By Christopher Zoukis  Image courtesy www.aaretshelt.dk

It is summer and the sun is shining.  Off to the east rugged mountain peaks serrate against a soft blue sky.  A breeze strong enough to be annoying shoves steadily at plants, animals and human beings.  On the plus side, though, the air is fresh and tastes of salt and smells of pine.

The tombstone is made of white granite with gray and black flecks in it.  Oblong in shape, it stands four feet tall.  On the top sits a gray cast iron bust, wearing an armless coat and tie.  A handlebar moustache banners under a flaring nose, and the iron head has no hair.  I wonder if he went bald, or shaved his head?  A photograph of him at age thirty shows a full head of hair, wire rim glasses and a solid, handsome face.

His ashes are in a small wooden box, and the box sits encased within the cast iron bust.  The box is decorated with mythological beasts, one being a unicorn.

Nearby sits his manor house, which, when he first bought it, was near to falling down from neglect.  He had it restored and redecorated.   

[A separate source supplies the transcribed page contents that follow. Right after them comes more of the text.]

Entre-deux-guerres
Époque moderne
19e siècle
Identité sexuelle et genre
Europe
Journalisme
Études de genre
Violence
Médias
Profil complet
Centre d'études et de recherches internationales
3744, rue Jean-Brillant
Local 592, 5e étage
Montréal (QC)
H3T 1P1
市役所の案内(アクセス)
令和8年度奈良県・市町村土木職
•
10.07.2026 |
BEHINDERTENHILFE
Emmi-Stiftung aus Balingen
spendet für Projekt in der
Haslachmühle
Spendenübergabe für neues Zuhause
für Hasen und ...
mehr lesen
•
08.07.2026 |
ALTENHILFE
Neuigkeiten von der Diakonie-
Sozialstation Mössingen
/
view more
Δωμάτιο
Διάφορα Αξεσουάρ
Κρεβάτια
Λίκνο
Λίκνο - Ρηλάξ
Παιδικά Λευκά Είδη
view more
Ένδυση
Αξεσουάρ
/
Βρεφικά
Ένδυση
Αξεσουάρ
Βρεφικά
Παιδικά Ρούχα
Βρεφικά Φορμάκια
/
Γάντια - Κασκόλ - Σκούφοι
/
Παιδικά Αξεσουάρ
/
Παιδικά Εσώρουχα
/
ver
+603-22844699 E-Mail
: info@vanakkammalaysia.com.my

From good breeding stock, he remained healthy until his death at age ninety-two.  They say, though, that he had “permanently impaired mental capabilities” in his last years.  But it was pure speculation.  No, it was more than that – it was judgment palmed off as fact.  It was what they wished were true.  And they hoped that by saying it, it would come true.  For they were embarrassed by him, even scandalized by him.